Two nights ago I dropped a polite young woman off at her home, short trip. $10 tip, 1AM. Very next ping, 1 minute later, I get pinged to go to a popular bar/club that is known for over-serving and young hotheads closing the place down, but there's a Surge, so I'll take a chance. Pick up the rider, and his destination is 12 minutes away at the edge of nowhere. He asks to stop at a gas station quick to grab some beer (ugh... really?), I decided to agree when he said he would tip $20 if I did... Okay, let's see... since it was literally 1/4 mile from his house. He was fast going in and out, and got back in the car and handed me TWO $20 bills and said he appreciated it. Dropped him off at his house, then got pinged again from the same area I just came from, 12 minutes away... again on a Surge. I show up, and what looked to me like the bar manager walked up and explained the situation: There was another guy sitting on a bench slouched over, and he asked me if it was okay to take this guy to his house because he was completely wasted (and he was). Basically, he wanted to get this guy home safe, and away from his establishment. I hesitated, and the guy handed me $30 up-front and asked again if it was okay, and call him if there were any problems with the guy (if he puked). This rider was close to puking, but didn't, and actually was able to walk himself out my car at drop-off. He wasn't belligerent either, just hammered.
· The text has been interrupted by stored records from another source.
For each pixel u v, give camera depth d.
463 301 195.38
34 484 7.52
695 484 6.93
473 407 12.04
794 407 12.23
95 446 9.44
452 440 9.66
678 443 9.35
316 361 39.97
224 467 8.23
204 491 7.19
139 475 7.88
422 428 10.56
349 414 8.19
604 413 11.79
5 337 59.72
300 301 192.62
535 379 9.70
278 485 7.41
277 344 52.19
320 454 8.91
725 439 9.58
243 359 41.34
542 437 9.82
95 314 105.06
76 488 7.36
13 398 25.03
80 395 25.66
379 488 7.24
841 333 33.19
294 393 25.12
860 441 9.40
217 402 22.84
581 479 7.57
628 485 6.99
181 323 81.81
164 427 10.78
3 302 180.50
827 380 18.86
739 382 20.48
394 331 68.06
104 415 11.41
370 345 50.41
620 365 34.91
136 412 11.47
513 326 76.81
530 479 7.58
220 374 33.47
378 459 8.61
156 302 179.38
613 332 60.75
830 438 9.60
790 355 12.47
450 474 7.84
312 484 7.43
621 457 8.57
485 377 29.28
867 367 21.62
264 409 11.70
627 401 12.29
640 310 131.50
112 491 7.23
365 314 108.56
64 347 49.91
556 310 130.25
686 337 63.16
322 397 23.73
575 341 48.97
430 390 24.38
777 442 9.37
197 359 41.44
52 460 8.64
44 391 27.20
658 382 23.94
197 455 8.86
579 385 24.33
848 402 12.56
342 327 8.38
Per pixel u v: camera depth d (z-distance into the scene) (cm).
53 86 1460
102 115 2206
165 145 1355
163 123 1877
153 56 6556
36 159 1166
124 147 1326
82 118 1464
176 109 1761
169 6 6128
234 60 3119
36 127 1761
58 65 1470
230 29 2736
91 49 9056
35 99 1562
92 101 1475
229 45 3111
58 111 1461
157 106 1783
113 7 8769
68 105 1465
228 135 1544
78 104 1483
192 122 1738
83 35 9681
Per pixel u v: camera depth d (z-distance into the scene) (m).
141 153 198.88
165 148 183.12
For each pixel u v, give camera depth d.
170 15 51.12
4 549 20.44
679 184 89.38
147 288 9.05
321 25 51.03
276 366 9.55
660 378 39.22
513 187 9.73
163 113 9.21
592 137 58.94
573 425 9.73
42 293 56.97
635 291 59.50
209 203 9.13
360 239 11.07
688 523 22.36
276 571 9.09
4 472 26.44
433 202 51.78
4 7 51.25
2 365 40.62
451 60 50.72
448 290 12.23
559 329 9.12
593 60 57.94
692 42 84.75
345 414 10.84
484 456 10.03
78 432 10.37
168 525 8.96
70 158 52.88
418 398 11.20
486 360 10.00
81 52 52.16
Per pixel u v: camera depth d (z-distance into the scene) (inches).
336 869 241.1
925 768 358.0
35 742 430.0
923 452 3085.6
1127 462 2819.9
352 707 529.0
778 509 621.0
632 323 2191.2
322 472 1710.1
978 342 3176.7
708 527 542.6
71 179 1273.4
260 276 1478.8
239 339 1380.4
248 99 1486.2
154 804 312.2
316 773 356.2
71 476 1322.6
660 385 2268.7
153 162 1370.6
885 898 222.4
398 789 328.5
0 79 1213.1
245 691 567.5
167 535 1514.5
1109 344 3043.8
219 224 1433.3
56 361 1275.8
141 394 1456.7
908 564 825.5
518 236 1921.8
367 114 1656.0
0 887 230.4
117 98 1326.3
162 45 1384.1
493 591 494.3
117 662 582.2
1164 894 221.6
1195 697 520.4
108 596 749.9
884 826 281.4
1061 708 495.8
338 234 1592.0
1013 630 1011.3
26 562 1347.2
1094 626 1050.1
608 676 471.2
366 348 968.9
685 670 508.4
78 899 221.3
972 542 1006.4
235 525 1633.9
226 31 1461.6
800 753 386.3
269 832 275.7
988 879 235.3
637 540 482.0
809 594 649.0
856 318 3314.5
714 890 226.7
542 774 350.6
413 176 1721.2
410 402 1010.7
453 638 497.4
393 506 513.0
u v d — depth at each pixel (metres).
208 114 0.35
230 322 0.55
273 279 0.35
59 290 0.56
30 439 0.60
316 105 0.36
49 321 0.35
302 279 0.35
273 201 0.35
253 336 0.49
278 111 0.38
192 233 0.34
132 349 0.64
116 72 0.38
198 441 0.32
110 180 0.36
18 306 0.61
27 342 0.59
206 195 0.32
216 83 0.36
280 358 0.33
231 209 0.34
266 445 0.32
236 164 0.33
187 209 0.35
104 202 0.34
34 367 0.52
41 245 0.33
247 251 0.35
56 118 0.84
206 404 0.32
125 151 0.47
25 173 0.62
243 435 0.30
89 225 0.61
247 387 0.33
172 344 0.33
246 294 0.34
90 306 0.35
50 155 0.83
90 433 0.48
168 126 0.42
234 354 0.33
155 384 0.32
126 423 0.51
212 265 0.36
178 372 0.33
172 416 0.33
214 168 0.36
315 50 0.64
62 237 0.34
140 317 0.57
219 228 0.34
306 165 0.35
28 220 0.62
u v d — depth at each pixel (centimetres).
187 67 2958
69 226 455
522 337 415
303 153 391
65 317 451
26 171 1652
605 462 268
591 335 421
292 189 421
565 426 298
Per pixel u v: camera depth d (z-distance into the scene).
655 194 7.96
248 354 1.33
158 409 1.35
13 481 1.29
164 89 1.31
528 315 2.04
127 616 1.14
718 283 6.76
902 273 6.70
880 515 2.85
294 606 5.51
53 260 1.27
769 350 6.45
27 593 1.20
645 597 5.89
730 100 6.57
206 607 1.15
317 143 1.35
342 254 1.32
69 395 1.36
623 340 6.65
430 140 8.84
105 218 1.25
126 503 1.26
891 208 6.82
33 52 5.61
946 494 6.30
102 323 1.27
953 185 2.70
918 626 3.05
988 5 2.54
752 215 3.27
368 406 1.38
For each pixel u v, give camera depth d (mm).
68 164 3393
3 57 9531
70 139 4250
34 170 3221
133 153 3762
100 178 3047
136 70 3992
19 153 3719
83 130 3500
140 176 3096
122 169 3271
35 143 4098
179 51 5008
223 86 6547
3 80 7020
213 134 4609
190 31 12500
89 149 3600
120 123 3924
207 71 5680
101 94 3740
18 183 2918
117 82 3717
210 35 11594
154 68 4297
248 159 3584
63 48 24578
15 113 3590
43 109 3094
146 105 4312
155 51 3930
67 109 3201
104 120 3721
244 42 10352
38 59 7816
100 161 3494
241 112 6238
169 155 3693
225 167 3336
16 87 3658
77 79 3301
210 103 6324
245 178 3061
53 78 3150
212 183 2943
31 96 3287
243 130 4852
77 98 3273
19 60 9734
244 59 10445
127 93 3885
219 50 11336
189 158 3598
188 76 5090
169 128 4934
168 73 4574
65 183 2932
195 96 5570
So, took a chance, got luckier than I would have ever expected. $80 in tips on three trips in less than one hour, plus the trip fares 2/3 were mild Surges. Combined with the $34 I received in tips leading up to that for the night, totaled $114 in cash for the night. Best I have had so far.

My previous best was $60+ one night, when I got two back-to-back trips that resulted in $20 tips each time, and a $10 tip before that, and some small tips after.

What's weird is how some nights, I see NOTHING. Other nights, people tip consecutively $2 here, $4, $5, sometimes a $10... and there doesn't seem to be much rhyme or reason to it. It seems like all or nothing some days.


----------